### PASSAGE SHOWN

Inference

InferenceModel is the runtime API for exported policies. It loads the exported package, runs preprocessing and postprocessing, and produces actions.

python

model = InferenceModel.load("./exports/act_policy")
action = model.select_action(observation)

Pipeline

text

observation
  -> preprocessors
  -> runner
  -> postprocessors
  -> action

APIs

Method	Use
`select_action(observation)`	Returns one action immediately.
`predict_action_chunk(observation)`	Returns a chunk for runtime queueing.
`reset()`	Clears state for a new episode.
`close()`	Releases backend resources.

Chunked Policies

Chunk-producing policies still support select_action(). The caller does not need to branch on runner type.

python

if cursor.empty():
    cursor.push_chunk(model.predict_action_chunk(obs))

return cursor.pop()

The cursor is a convenience inside the model layer. It is not the runtime action queue and it should not be treated as one.

Runtime Boundary

Use select_action() for scripts, tests, demos, and evaluation loops.

Use predict_action_chunk() through PolicyRuntime when the policy is driving a robot.

text

PolicyRuntime
  -> Execution.maybe_request(obs)
  -> InferenceModel.predict_action_chunk(obs)
  -> ActionQueue.push_chunk(chunk)
  -> ActionQueue.pop_or_none()
  -> robot.send_action(action)

### SOURCE DATA
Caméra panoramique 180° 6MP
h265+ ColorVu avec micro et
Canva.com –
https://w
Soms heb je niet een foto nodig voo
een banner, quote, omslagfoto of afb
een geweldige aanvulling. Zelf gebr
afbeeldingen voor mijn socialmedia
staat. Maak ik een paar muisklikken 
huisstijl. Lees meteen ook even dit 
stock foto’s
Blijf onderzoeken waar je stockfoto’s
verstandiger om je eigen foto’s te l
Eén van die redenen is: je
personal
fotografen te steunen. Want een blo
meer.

### WORK REQUEST
Edit the inference text above, starting at "Use select_action() for" and ending at "-> Execution.maybe_request(obs)", and write that stretch out again with "demos" changed to "benchmarks".

### WRITTEN ANSWER
Use select_action() for scripts, tests, benchmarks, and evaluation loops.

Use predict_action_chunk() through PolicyRuntime when the policy is driving a robot.

text

PolicyRuntime
  -> Execution.maybe_request(obs)